_Problem to solve_. Leave the pictures out and reproduce all the entries word for word.
**** Material for this exercise
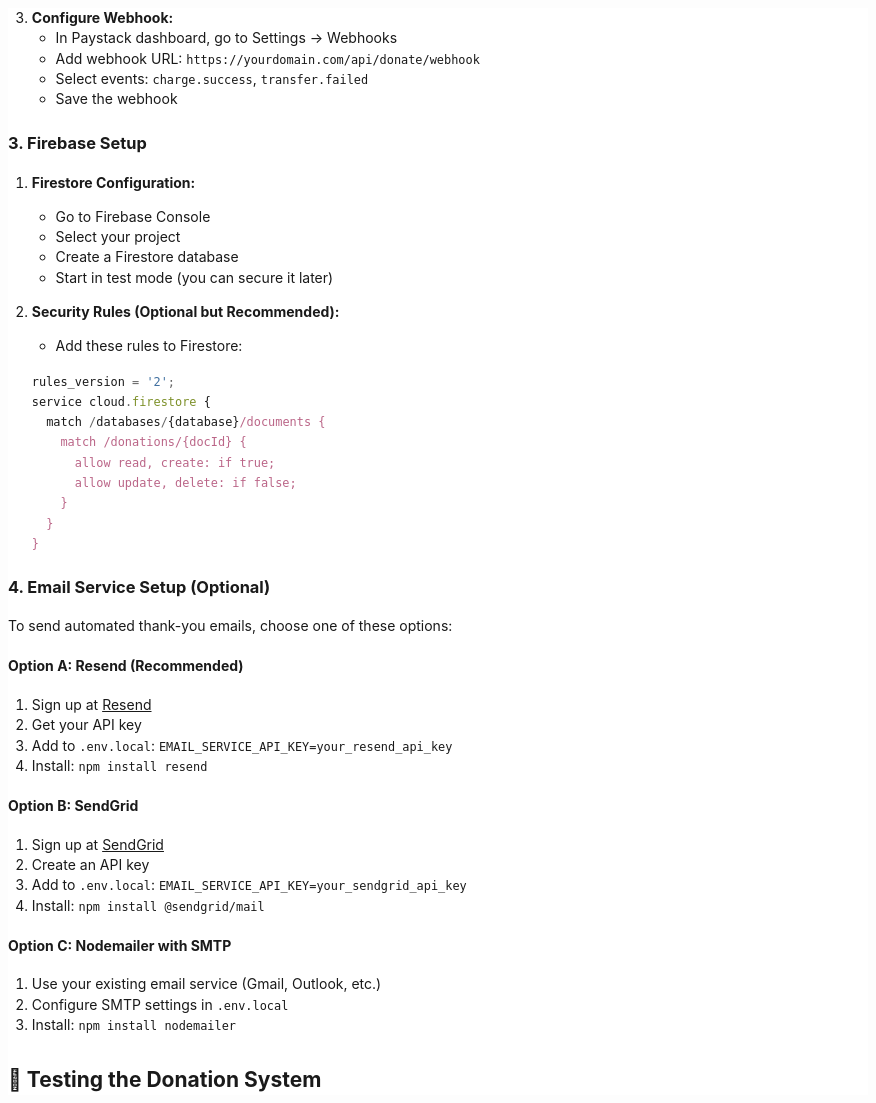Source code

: 3. **Configure Webhook:**
   - In Paystack dashboard, go to Settings → Webhooks
   - Add webhook URL: `https://yourdomain.com/api/donate/webhook`
   - Select events: `charge.success`, `transfer.failed`
   - Save the webhook

### 3. Firebase Setup

1. **Firestore Configuration:**

   - Go to Firebase Console
   - Select your project
   - Create a Firestore database
   - Start in test mode (you can secure it later)

2. **Security Rules (Optional but Recommended):**

   - Add these rules to Firestore:

   ```javascript
   rules_version = '2';
   service cloud.firestore {
     match /databases/{database}/documents {
       match /donations/{docId} {
         allow read, create: if true;
         allow update, delete: if false;
       }
     }
   }
   ```

### 4. Email Service Setup (Optional)

To send automated thank-you emails, choose one of these options:

#### Option A: Resend (Recommended)

1. Sign up at [Resend](https://resend.com)
2. Get your API key
3. Add to `.env.local`: `EMAIL_SERVICE_API_KEY=your_resend_api_key`
4. Install: `npm install resend`

#### Option B: SendGrid

1. Sign up at [SendGrid](https://sendgrid.com)
2. Create an API key
3. Add to `.env.local`: `EMAIL_SERVICE_API_KEY=your_sendgrid_api_key`
4. Install: `npm install @sendgrid/mail`

#### Option C: Nodemailer with SMTP

1. Use your existing email service (Gmail, Outlook, etc.)
2. Configure SMTP settings in `.env.local`
3. Install: `npm install nodemailer`

## 📱 Testing the Donation System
********
_Result of this exercise_.
Source code

: 3. **Configure Webhook:**
   - In Paystack dashboard, go to Settings → Webhooks
   - Add webhook URL: `https://yourdomain.com/api/donate/webhook`
   - Select events: `charge.success`, `transfer.failed`
   - Save the webhook

### 3. Firebase Setup

1. **Firestore Configuration:**

   - Go to Firebase Console
   - Select your project
   - Create a Firestore database
   - Start in test mode (you can secure it later)

2. **Security Rules (Optional but Recommended):**

   - Add these rules to Firestore:

   ```javascript
   rules_version = '2';
   service cloud.firestore {
     match /databases/{database}/documents {
       match /donations/{docId} {
         allow read, create: if true;
         allow update, delete: if false;
       }
     }
   }
   ```

### 4. Email Service Setup (Optional)

To send automated thank-you emails, choose one of these options:

#### Option A: Resend (Recommended)

1. Sign up at [Resend](https://resend.com)
2. Get your API key
3. Add to `.env.local`: `EMAIL_SERVICE_API_KEY=your_resend_api_key`
4. Install: `npm install resend`

#### Option B: SendGrid

1. Sign up at [SendGrid](https://sendgrid.com)
2. Create an API key
3. Add to `.env.local`: `EMAIL_SERVICE_API_KEY=your_sendgrid_api_key`
4. Install: `npm install @sendgrid/mail`

#### Option C: Nodemailer with SMTP

1. Use your existing email service (Gmail, Outlook, etc.)
2. Configure SMTP settings in `.env.local`
3. Install: `npm install nodemailer`

## 📱 Testing the Donation System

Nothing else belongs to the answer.